PE Flashcards
(14 cards)
What is a PE?
Thrombus is pulmonary arteries
An embolus is a thrombus that has travelled in the blood, often from a deep vein thrombosis (DVT) in a leg
thrombus will block the blood flow to the lung tissue and strain the right side of the heart
What are some risk factors for developing a PE?
Immobility
Recent surgery
Long-haul travel
Pregnancy
Malignancy
Hormone therapy w/ oestrogen (COCP, HRT)
Polycythaemia
SLE
Thrombophilia
What is used for prophylaxis of VTE?
Anti-embolic compression stockings
low molecular weight heparin
How may PE present?
Shortness of breath
Cough
Haemoptysis
Pleuritic chest pain (worse on inspiration)
Hypoxia
Tachycardia
Raised RR
Low-grade fever
Hypotension
signs and symptoms of a deep vein thrombosis, such as unilateral leg swelling and tenderness
What score can be used to predict likelihood of patient having PE?
Wells score - is used when PE is suspected
Score >=4 PE likely - do CTPA
Score <4 PE unlikely - Do D-dimer, if +ve then do CTPA
How is a PE diagnosed?
CXR - rule out other pathology
Wells score done - CTPA or D-dimer done
If pt can’t have CTPA, do V/Q scan
What might an ABG look like in patient with PE?
respiratory alkalosis
Hypoxia causes a raised respiratory rate. Breathing fast means they “blow off” extra CO2. A low CO2 means the blood becomes alkalotic. The other main cause of respiratory alkalosis is hyperventilation syndrome. Patients with PE will have a low pO2, whereas patients with hyperventilation syndrome will have a high pO2
What is the immediate management of PE?
Supportive:
O2 if req
Admit to hospital if req
Analgesia
Monitoring
treatment-dose apixaban or rivaroxaban as first-line. Low molecular weight heparin (LMWH) is the main alternative - start if theres a delay to scan
What is a massive PE and what is the management?

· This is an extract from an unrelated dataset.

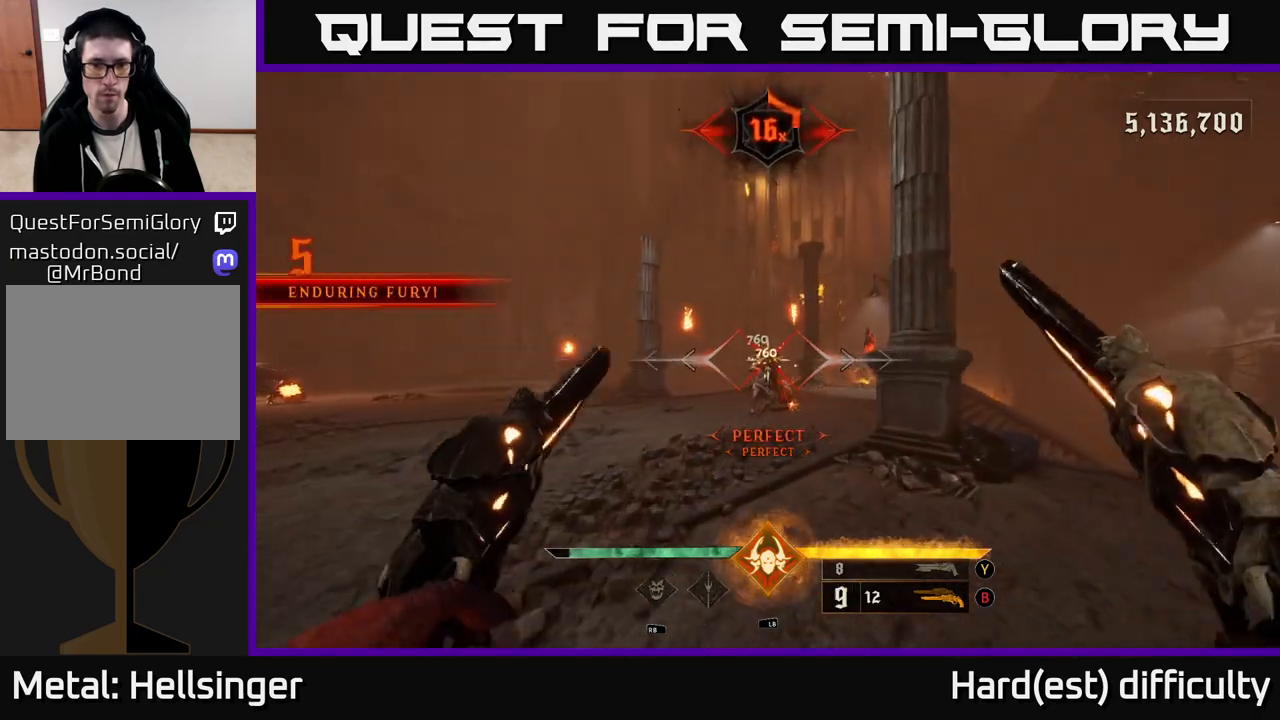
{"buttons": [], "left_stick": "center", "right_stick": "center", "events": [[500, "left_stick", "center"]]}
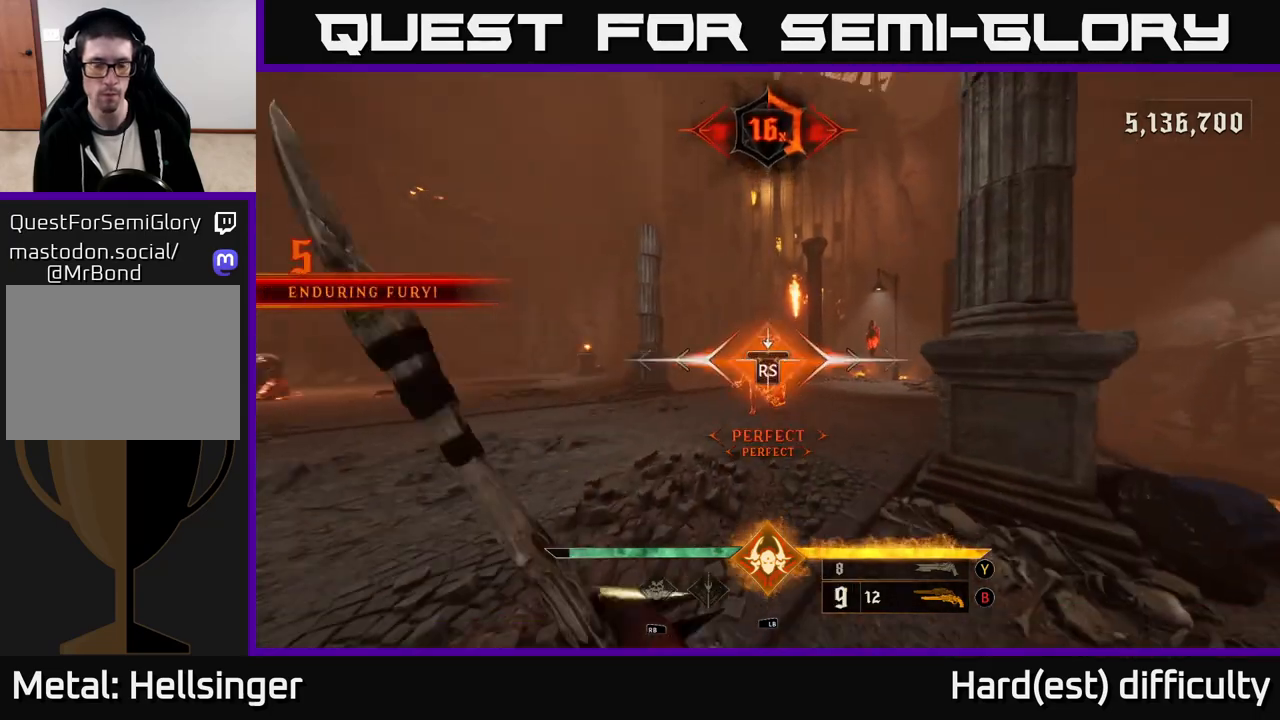
{"buttons": [], "left_stick": "down-left", "right_stick": "left", "events": [[200, "right_stick", "left"], [350, "left_stick", "down-left"]]}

PE leading to haemodynamic compromise
continuous infusion of unfractionated heparin and considering thrombolysis
There are two ways thrombolysis can be performed:
- Intravenously using a peripheral cannula
- Catheter-directed thrombolysis (directly into the pulmonary arteries using a central catheter)
What is the long term management for patients with PE?
Long-term anticoagulation - DOAC, Warfarin or LMWH
3 months with a reversible cause (then review)
Beyond 3 months with unprovoked PE, recurrent VTE or an irreversible underlying cause (e.g., thrombophilia)
3-6 months in active cancer (then review)
When are DOACs contraindicated?
severe renal impairment (creatinine clearance less than 15 ml/min)
antiphospholipid syndrome - use warfarin
pregnancy - use LMWH
What are some other conditions that may cause a raised d-dimer?
Pneumonia
Malignancy
Heart failure
Surgery
Pregnancy
What are some absolute contraindications for thrombolysis?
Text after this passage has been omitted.